Each entry is to be given again exactly; drop the images.
+++
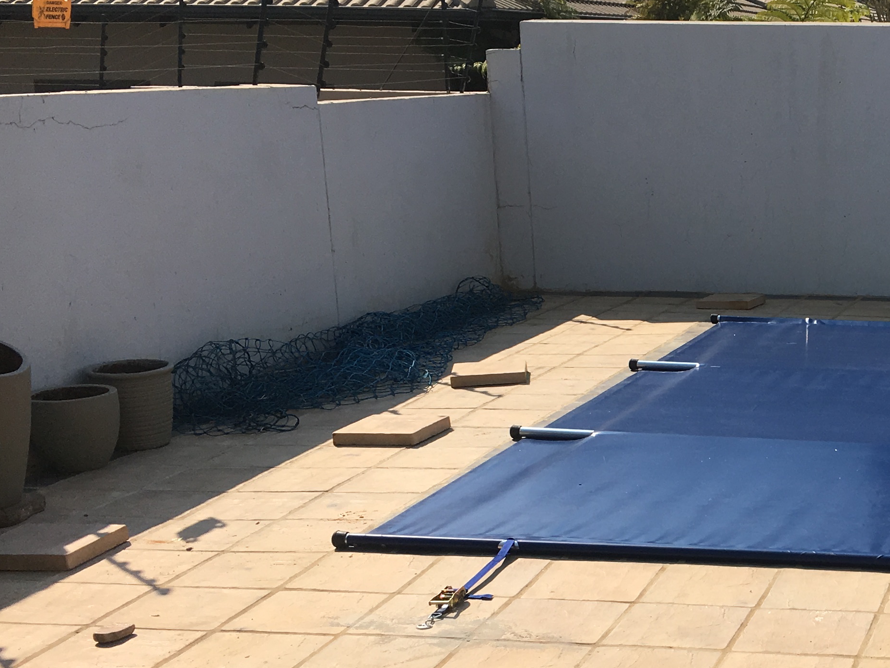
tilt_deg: -16.7
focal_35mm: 63
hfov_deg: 28.6
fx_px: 1620
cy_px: 520
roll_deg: +0.5
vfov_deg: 23.0
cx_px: 910
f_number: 2.2
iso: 25
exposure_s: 1/2024
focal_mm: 4.15
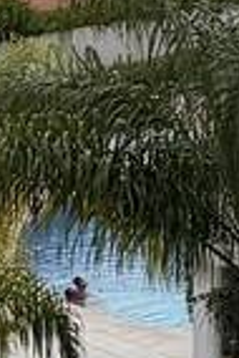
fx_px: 2513
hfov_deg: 4.5
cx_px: 1255
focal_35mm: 253
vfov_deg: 7.6
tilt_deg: +0.5
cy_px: -464
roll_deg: -0.2
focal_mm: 6.76
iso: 80
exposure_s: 1/2053
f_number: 1.78
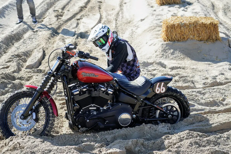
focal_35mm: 93
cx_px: 116
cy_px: 77
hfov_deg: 21.9
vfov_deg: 14.7
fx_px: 597
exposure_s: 1/250
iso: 100
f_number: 5.6
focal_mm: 93
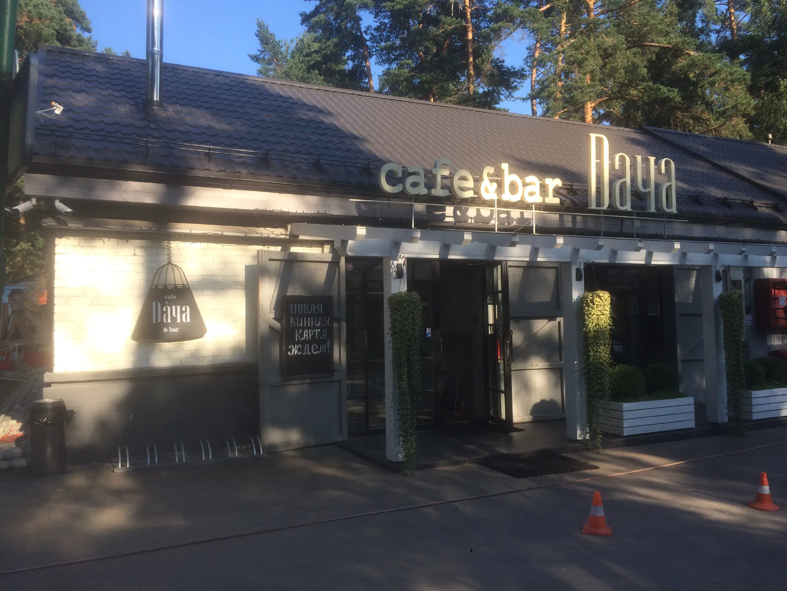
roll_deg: +0.6
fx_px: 659
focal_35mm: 29
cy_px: 296
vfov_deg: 48.2
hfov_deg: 61.7
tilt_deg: +2.1
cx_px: 394
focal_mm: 4.15
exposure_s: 1/733
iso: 32
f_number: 2.2
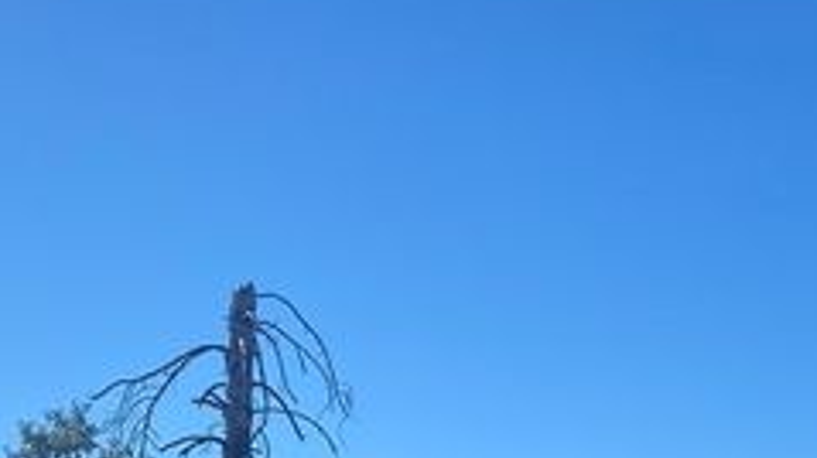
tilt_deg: +0.0
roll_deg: +0.4
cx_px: 649
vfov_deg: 14.6
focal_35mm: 76
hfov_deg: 27.4
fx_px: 1645
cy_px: 714
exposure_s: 1/3205
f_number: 1.8
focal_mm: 4.25
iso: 32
+++
* TASK SOLUTION
tilt_deg: -16.7
focal_35mm: 63
hfov_deg: 28.6
fx_px: 1620
cy_px: 520
roll_deg: +0.5
vfov_deg: 23.0
cx_px: 910
f_number: 2.2
iso: 25
exposure_s: 1/2024
focal_mm: 4.15
fx_px: 2513
hfov_deg: 4.5
cx_px: 1255
focal_35mm: 253
vfov_deg: 7.6
tilt_deg: +0.5
cy_px: -464
roll_deg: -0.2
focal_mm: 6.76
iso: 80
exposure_s: 1/2053
f_number: 1.78
focal_35mm: 93
cx_px: 116
cy_px: 77
hfov_deg: 21.9
vfov_deg: 14.7
fx_px: 597
exposure_s: 1/250
iso: 100
f_number: 5.6
focal_mm: 93
roll_deg: +0.6
fx_px: 659
focal_35mm: 29
cy_px: 296
vfov_deg: 48.2
hfov_deg: 61.7
tilt_deg: +2.1
cx_px: 394
focal_mm: 4.15
exposure_s: 1/733
iso: 32
f_number: 2.2
tilt_deg: +0.0
roll_deg: +0.4
cx_px: 649
vfov_deg: 14.6
focal_35mm: 76
hfov_deg: 27.4
fx_px: 1645
cy_px: 714
exposure_s: 1/3205
f_number: 1.8
focal_mm: 4.25
iso: 32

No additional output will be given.